═══ Document segment ═══
What strikes you on listening to this astonishingly beautiful album is that you are hearing two voices – Maria Farantouri’s warm contralto and Charles Lloyd’s saxophone, which has always sounded voice-like. This sense of two voices intertwined is best revealed in the piece that opens the second CD and my personal favourite – ‘Prayer’ a wordless song, written by Lloyd, on which both voices search and strive for something ineffable, the one echoing the other.
The concert opens with perhaps the most beautiful notes sung by Charles Lloyd, Maria Farantouri’s voice joining him on ‘I Kept Hold of My Life’, adapted by Mikis Theodorakis from the haunting George Seferis poem, ‘Epiphany’ (full text below):
I kept hold of my life
The quartet then swing into a jaunty reading of Lloyd’s ‘Dream Weaver’, one of only four tunes from Lloyd that feature in the programme, and a great version. Following that we get another Lloyd composition – ‘Blow Wind’ – with lyrics sung in English by Farantouri:
Where are we
that the wind won’t blow?
‘Requiem’, a poem by Agathi Dimitrouka set to music by Lloyd, leads into the first of the Greek Suite that forms the central element of the concert. The Suite opens with Farantouri singing the original text of the 3rd century ‘Hymn to the Holy Trinity’, from the oldest known manuscript of a Christian hymn to contain both lyrics and musical notation. Two Theodorakis songs follow – ‘In the Dry Soil’ and ‘In the Paradise Gardens’ before Eleni Karaindrou’s ‘Voyage to Cythera’ closes the first half.
The second part of the concert begins with the wordless ‘Prayer’ then continues the Greek Suite, here consisting of a succession of songs from different regions of Greece. The encore, ‘Yanni mou’ (My Yanni), a traditional song from Epirus region, makes a rousing and passionate finale, with Lloyd blowing a delicious Coltrane-like riff.
═══
What is needed: Transcribe the stretch of the album review from "The second part" through "delicious Coltrane-like riff.", keeping every word and mark as it stands. The material that comes next has no connection to the album review.
═══ Recorded data ═══
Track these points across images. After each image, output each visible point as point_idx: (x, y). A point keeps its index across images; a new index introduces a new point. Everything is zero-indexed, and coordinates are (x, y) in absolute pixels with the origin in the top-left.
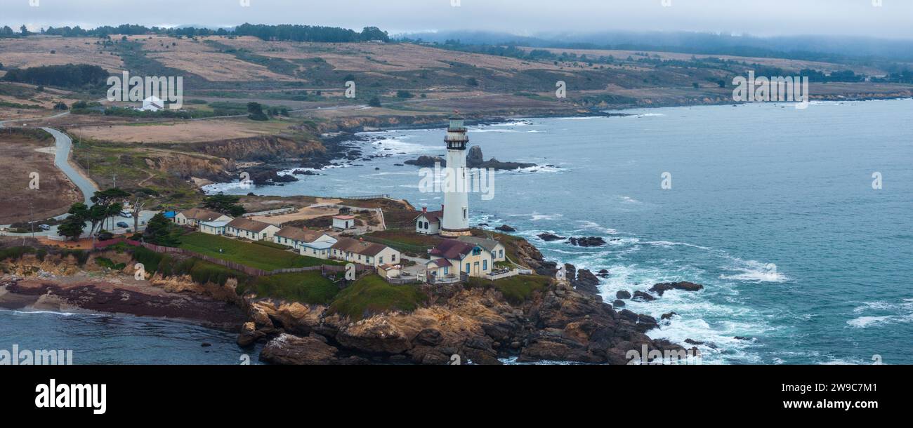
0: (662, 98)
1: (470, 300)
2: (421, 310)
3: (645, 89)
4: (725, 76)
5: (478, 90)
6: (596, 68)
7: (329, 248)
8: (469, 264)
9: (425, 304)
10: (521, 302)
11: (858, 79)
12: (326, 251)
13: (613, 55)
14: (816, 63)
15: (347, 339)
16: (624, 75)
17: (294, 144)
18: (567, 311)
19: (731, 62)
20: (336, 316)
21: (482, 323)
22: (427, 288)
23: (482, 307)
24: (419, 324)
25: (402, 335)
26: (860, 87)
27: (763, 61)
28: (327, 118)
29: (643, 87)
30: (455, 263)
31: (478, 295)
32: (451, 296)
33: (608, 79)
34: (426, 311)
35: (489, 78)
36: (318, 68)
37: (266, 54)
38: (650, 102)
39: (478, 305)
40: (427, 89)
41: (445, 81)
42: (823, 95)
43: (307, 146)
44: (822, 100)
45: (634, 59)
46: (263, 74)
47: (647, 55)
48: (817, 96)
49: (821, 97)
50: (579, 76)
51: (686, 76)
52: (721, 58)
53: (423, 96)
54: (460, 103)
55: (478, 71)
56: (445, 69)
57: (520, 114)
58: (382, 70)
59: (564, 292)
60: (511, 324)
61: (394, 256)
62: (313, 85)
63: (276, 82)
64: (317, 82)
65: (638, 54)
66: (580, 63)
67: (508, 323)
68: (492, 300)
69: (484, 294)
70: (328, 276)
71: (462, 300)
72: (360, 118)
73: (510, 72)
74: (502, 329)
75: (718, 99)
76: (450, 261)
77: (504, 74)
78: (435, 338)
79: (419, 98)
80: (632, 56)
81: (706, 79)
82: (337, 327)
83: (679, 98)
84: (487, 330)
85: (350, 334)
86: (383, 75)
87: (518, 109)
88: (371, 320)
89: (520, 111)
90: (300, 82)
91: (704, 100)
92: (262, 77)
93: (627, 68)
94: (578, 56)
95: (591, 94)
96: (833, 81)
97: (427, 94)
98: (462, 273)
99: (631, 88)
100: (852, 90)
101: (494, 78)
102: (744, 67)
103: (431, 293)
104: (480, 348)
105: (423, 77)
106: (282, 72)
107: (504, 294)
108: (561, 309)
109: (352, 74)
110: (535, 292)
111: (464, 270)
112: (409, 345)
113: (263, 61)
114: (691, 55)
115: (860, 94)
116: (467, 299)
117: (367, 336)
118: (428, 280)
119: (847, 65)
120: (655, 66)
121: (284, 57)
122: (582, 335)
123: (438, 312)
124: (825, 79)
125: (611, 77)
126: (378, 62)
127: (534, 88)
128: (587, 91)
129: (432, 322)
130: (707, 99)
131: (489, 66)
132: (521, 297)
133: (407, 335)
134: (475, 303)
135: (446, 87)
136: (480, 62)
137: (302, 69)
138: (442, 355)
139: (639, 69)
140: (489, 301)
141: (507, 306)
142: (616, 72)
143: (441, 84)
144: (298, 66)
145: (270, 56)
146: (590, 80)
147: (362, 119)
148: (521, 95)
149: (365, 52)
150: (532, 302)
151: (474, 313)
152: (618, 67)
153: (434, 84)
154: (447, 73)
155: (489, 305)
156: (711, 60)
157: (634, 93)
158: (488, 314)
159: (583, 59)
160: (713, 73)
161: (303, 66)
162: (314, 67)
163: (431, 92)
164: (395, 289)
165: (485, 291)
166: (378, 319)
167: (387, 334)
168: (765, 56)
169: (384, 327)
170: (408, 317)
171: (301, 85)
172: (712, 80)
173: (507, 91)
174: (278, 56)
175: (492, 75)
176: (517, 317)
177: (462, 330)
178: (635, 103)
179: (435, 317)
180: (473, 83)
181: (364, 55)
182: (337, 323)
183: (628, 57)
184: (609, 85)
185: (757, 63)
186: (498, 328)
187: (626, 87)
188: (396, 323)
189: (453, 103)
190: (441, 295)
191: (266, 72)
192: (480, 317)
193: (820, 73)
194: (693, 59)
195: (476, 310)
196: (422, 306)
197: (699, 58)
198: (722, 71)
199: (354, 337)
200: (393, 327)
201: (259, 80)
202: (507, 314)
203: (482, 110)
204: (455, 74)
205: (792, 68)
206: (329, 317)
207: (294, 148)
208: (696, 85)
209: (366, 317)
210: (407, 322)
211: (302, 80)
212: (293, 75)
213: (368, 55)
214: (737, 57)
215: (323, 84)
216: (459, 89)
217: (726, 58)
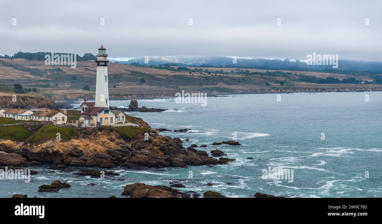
═══
Solution to this problem:
The second part of the concert begins with the wordless ‘Prayer’ then continues the Greek Suite, here consisting of a succession of songs from different regions of Greece. The encore, ‘Yanni mou’ (My Yanni), a traditional song from Epirus region, makes a rousing and passionate finale, with Lloyd blowing a delicious Coltrane-like riff.